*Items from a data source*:

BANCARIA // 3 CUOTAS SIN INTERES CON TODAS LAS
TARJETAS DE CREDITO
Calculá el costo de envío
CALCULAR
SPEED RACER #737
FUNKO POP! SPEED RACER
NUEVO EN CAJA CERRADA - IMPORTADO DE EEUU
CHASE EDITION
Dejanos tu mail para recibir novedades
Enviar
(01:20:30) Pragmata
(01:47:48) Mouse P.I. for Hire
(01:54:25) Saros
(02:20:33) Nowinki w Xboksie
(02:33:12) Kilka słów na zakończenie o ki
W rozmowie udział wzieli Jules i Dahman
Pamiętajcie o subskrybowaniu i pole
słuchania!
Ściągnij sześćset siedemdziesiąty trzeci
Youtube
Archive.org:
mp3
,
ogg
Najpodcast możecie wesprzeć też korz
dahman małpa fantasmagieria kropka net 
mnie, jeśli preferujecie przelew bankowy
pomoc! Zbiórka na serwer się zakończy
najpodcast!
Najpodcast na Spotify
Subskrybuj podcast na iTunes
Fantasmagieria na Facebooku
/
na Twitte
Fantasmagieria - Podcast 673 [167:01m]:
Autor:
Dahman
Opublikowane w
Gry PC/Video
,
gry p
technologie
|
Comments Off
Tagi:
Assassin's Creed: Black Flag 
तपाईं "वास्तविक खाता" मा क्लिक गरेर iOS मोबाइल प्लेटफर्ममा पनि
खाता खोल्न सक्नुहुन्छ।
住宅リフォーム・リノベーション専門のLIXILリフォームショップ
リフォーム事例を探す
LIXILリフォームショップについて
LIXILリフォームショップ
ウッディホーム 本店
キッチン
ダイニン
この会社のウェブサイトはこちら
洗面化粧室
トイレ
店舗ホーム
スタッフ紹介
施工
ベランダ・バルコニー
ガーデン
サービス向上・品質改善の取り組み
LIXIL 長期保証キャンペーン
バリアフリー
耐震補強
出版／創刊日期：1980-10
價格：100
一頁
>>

*Aim of the exercise*: Up to and including the line that holds "Assassin's Creed: Black Flag", reproduce the records above exactly from their first line, and give nothing else.

*Output below*:
BANCARIA // 3 CUOTAS SIN INTERES CON TODAS LAS
TARJETAS DE CREDITO
Calculá el costo de envío
CALCULAR
SPEED RACER #737
FUNKO POP! SPEED RACER
NUEVO EN CAJA CERRADA - IMPORTADO DE EEUU
CHASE EDITION
Dejanos tu mail para recibir novedades
Enviar
(01:20:30) Pragmata
(01:47:48) Mouse P.I. for Hire
(01:54:25) Saros
(02:20:33) Nowinki w Xboksie
(02:33:12) Kilka słów na zakończenie o ki
W rozmowie udział wzieli Jules i Dahman
Pamiętajcie o subskrybowaniu i pole
słuchania!
Ściągnij sześćset siedemdziesiąty trzeci
Youtube
Archive.org:
mp3
,
ogg
Najpodcast możecie wesprzeć też korz
dahman małpa fantasmagieria kropka net 
mnie, jeśli preferujecie przelew bankowy
pomoc! Zbiórka na serwer się zakończy
najpodcast!
Najpodcast na Spotify
Subskrybuj podcast na iTunes
Fantasmagieria na Facebooku
/
na Twitte
Fantasmagieria - Podcast 673 [167:01m]:
Autor:
Dahman
Opublikowane w
Gry PC/Video
,
gry p
technologie
|
Comments Off
Tagi:
Assassin's Creed: Black Flag 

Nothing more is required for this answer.